Oregon Sentinel, Jacksonville, October 3, 1868, page 2


    From the California papers we learn of the death of W. G. T'Vault, of smallpox, in Jacksonville, Oregon, on the 4th inst. Col. T'Vault was a pioneer of the Pacific Coast, and was well known in this portion of Idaho. He started and published for a short time the Index newspaper, here in Silver City. T'Vault, before age and dissipation impaired his faculties, was a man of no inconsiderable ability. He was born, we think, in the state of Georgia [probably not], and emigrated to Arkansas in the year 1833, where he acquired his military title by being elected colonel of the state militia; he was, about the same time, a candidate for delegate to the constitutional convention of that state, but was defeated. He afterwards studied law, and practiced his profession a short time in Arkansas, and from there moved to the state of Indiana; he was a member of the legislature of that state for several sessions, and about the year 1845 emigrated to the then Territory of Oregon, where he lived for a number of years. After Oregon became a state of the Union, he was twice elected to the assembly, and was speaker of that body one or two sessions. He joined the Catholic Church a few years ago. At the time of his death, he was acting in the capacity of district attorney, and was well advanced in years.
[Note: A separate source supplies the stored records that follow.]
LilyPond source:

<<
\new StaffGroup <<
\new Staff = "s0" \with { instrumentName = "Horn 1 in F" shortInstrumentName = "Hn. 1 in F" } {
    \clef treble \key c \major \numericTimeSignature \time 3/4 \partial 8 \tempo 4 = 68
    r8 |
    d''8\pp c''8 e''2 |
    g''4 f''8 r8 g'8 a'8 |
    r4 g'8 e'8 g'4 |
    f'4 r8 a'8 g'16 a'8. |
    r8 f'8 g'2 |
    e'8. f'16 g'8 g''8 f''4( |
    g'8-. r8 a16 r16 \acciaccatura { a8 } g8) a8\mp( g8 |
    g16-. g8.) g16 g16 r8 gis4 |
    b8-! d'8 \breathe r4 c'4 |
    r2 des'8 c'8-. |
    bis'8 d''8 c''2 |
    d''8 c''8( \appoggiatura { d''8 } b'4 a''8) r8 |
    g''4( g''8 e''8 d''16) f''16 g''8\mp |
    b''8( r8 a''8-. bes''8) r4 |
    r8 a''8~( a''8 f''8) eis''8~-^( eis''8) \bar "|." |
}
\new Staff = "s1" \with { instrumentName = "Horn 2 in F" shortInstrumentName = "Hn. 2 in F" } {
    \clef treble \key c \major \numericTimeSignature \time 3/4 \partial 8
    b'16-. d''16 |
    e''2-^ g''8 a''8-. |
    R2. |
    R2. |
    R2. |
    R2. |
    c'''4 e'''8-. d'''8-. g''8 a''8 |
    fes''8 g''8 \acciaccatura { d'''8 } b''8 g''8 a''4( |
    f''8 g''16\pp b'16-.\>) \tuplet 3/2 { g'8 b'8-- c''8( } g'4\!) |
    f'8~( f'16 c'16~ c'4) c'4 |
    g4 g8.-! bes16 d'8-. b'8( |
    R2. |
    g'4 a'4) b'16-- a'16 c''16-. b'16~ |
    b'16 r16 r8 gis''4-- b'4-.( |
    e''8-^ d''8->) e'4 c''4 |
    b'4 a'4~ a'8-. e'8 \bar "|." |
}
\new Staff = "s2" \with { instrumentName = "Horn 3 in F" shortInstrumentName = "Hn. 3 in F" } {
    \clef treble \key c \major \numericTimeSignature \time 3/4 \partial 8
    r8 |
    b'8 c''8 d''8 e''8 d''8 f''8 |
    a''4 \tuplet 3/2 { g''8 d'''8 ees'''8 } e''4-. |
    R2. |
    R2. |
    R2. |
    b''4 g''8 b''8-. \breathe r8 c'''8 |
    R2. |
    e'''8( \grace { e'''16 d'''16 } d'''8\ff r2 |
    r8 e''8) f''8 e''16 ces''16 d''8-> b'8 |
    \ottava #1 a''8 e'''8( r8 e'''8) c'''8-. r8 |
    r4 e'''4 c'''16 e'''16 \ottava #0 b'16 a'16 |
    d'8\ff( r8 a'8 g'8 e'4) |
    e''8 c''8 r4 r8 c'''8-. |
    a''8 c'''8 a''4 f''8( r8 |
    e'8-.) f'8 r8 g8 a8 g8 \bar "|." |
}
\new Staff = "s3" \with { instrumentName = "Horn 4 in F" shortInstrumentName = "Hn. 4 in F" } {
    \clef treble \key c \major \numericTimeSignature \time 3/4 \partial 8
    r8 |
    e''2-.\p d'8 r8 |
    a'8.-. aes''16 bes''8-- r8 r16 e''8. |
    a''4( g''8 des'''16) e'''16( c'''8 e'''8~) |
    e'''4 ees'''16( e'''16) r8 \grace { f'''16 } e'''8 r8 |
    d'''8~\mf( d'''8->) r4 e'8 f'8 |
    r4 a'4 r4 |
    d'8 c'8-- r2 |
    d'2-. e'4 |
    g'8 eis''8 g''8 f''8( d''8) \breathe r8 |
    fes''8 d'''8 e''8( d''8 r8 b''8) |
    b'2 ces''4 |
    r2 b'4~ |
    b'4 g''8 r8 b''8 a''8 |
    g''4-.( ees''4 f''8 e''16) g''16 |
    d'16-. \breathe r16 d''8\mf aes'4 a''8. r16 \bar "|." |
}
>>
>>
Owyhee Avalanche, Silver City, Idaho, February 13, 1869, page 2


BOONE'S GRANDCHILD DIES
Mrs. E. T'Vault Kenney, 79, Passes Away at Jacksonville.
    Mrs. Elizabeth T'Vault Kenney, a well-known pioneer of 1845, died at her home in Jacksonville yesterday morning.
    Mrs. Kenney was the daughter of Colonel William Green T'Vault and Mrs. Rhoda Boone Burns T'Vault and was born in Warrick County, Indiana, in 1833. She was of Scotch, Irish and French ancestry and was a great-granddaughter of Daniel Boone and directly descended from the Robert Burns family of Scotland. Her father was editor of the first newspaper west of the Rocky Mountains, the Spectator, first issued at Oregon City, February 5, 1846. Later he was prominent as a legislator and lawyer and in 1855 he was editor of the Table Rock Sentinel, the first newspaper in Rogue River Valley.
    In 1852 the T'Vault family removed from Oregon City to Jackson County, and as a young girl Mrs. Kenney was the first postmistress there, the post office being known as The Dardanelles, and was situated on Rogue River, not far from Gold Hill of today. In 1855 she was married to Daniel M. Kenney, a native of Louisiana, a lawyer and a pioneer of 1849. He died February 18, 1860, leaving his young wife with two little boys to rear. Her father died in 1869 and her mother not long afterwards.
    Mrs. Kenney was a member of the Oregon Pioneer Association and also of the Pioneer Association of Southern  Oregon. Her two sons survive.